Depuis le 1er novembre, les livreurs des plates-formes Uber Eats, Deliveroo et Stuart ont débrayé à de nombreuses reprises. L’élément déclencheur ? La baisse de la rémunération des livreurs d’Uber Eats, consécutivement à une évolution de l’algorithme qui calcule le montant de la course.
Alors que tout augmente, Uber Eats réduit la paie. La rémunération à la commande, auparavant calculée par un tarif kilométrique déjà trop bas, est maintenant calculée par un algorithme inconnu de tous. Suite à l’interpellation de la CGT et des autres organisations syndicales, Uber Eats n’a rien trouvé de mieux à répondre que « circulez, y a rien à voir », prétendant que ce nouvel algorithme est plus rémunérateur sur le long-terme, malgré la diminution observée par tous et toutes, avec des commandes tarifées 2,85 €. C’est le paiement à la tâche, qui permet donc de pousser la rémunération des livreurs vers le bas, profitant de la précarité générale pour les mettre en concurrence.
Prenant ses responsabilités, la CGT s’est associée à l’organisation d’un appel unitaire à la grève les 2 et 3 décembre réunissant les livreurs autour du mot d’ordre commun d’augmentation significative des rémunérations et de transparence de son calcul, et concernant l’ensemble des livreurs de plates-formes (Uber Eats, Deliveroo, Stuart). Des initiatives se sont donc succédé partout en France, dans les grandes métropoles comme dans des communes de petite taille, avec plus d’une cinquantaine d’appels à la grève recensés et plus d’une vingtaine d’initiatives centrales dans certaines villes (rassemblements, manifestations).
Un mouvement d’ampleur
Le nombre exact de grévistes est impossible à déterminer, compte tenu de l’absence de planification des horaires, qui rend le recensement impossible. D’autant plus que beaucoup restent devant le restaurant où ils ont l’habitude de travailler, ou en profitent pour rentrer chez eux sans participer aux initiatives proposées. De nombreux indicateurs soulignent néanmoins l’ampleur de ce mouvement de grève. Par exemple, les messages transmis par Deliveroo et Uber Eats aux restaurants partenaires, où il était demandé aux restaurants de contacter un Numéro vert s’ils avaient des difficultés à écouler leurs commandes. Mais, surtout, la multiplication des assemblées générales dans de nombreuses villes pour préparer ces deux jours de grève. Enfin, l’augmentation significative du prix des commandes lors de la grève (le nouvel algorithme intègre l’offre et la demande dans son calcul) et les primes proposées par les plates-formes pour casser la grève montrent bien l’ampleur du mouvement.

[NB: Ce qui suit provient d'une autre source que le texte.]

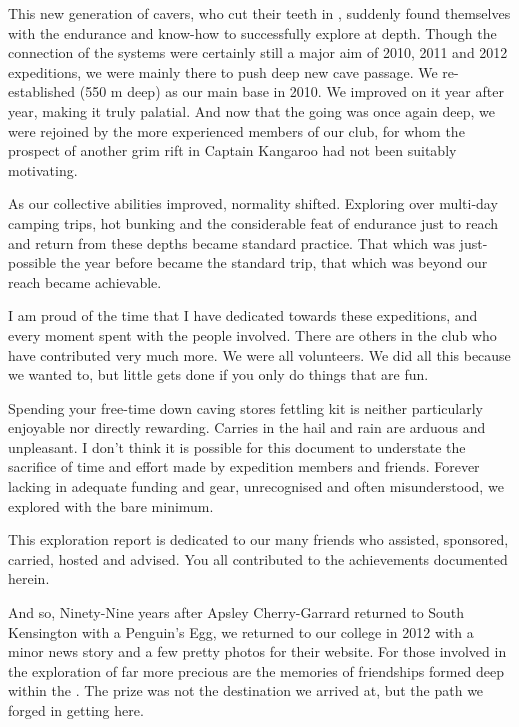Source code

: This new generation of cavers, who cut their teeth in ,
suddenly found themselves with the endurance and know-how to
successfully explore at depth. Though the connection of the systems were
certainly still a major aim of 2010, 2011 and 2012 expeditions, we were
mainly there to push deep new cave passage. We re-established  (550 m deep) as our main base in 2010. We improved on it year after
year, making it truly palatial. And now that the going was once again
deep, we were rejoined by the more experienced members of our club, for
whom the prospect of another grim rift in Captain Kangaroo had not been
suitably motivating.

As our collective abilities improved, normality shifted. Exploring over
multi-day camping trips, hot bunking and the considerable feat of
endurance just to reach and return from these depths became standard
practice. That which was just-possible the year before became the
standard trip, that which was beyond our reach became achievable.

I am proud of the time that I have dedicated towards these expeditions,
and every moment spent with the people involved. There are others in the
club who have contributed very much more. We were all volunteers. We did
all this because we wanted to, but little gets done if you only do
things that are fun.

Spending your free-time down caving stores fettling kit is neither
particularly enjoyable nor directly rewarding. Carries in the hail and
rain are arduous and unpleasant. I don't think it is possible for this
document to understate the sacrifice of time and effort made by
expedition members and friends. Forever lacking in adequate funding and
gear, unrecognised and often misunderstood, we explored with the bare
minimum.

This exploration report is dedicated to our many friends who assisted,
sponsored, carried, hosted and advised. You all contributed to the
achievements documented herein.

And so, Ninety-Nine years after Apsley Cherry-Garrard returned to South
Kensington with a Penguin's Egg, we returned to our college in 2012 with
a minor news story and a few pretty photos for their website. For those
involved in the exploration of  far more precious are
the memories of friendships formed deep within the . The
prize was not the destination we arrived at, but the path we forged in
getting here.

Avant la grève, la direction d’Uber Eats avait indiqué aux organisations syndicales qu’elle était disposée à négocier. Mais en l’absence des autres plates-formes, la CGT a maintenu l’appel à la grève. Car le système de « dialogue social » propre aux plates-formes de livraison ne permet de garantir aucun droit supplémentaire. Au contraire, il se fait en dehors du champ classique de la négociation collective, sans respect du code du travail ou de la convention collective du transport routier. Il sert de caution à la mise en place, en France, d’un « tiers statut », c’est-à-dire d’aménagements à la marge ne venant pas remettre en cause le modèle économique de paiement à la tâche.
Pression sur les négociations
La question de la rémunération avait déjà été abordée au printemps dernier. Un accord prévoyant une rémunération horaire garantie pour les livreurs avait alors été signé par une organisation de petits patrons autorisée à siéger. Un accord battu en brèche par la CGT car il ne prend pas en compte les temps d’attente mais seulement le temps en commande, cautionnant ainsi le non-paiement du temps de travail effectif. La CGT avait alerté qu’un tel accord allait pousser à la baisse la rémunération à la commande, ce qui est chose faite chez Uber Eats depuis le 1er novembre.
Cette mise en échec devrait faire sourciller les négociateurs de la directive européenne pour l’amélioration des droits des travailleurs de plates-formes de travail en cours de discussion au niveau européen. Au niveau national, la négociation de branche était prévue le 5 décembre. L’initiative des 2 et 3 décembre, assez largement suivie, aura permis aux négociateurs d’arriver dans une position plus favorable pour arracher de nouveaux droits dans un secteur où, derrière l’image cool de ces plates-formes et de la start-up nation, se cache une véritable jungle libérale qui piétine les droits collectifs et les individus.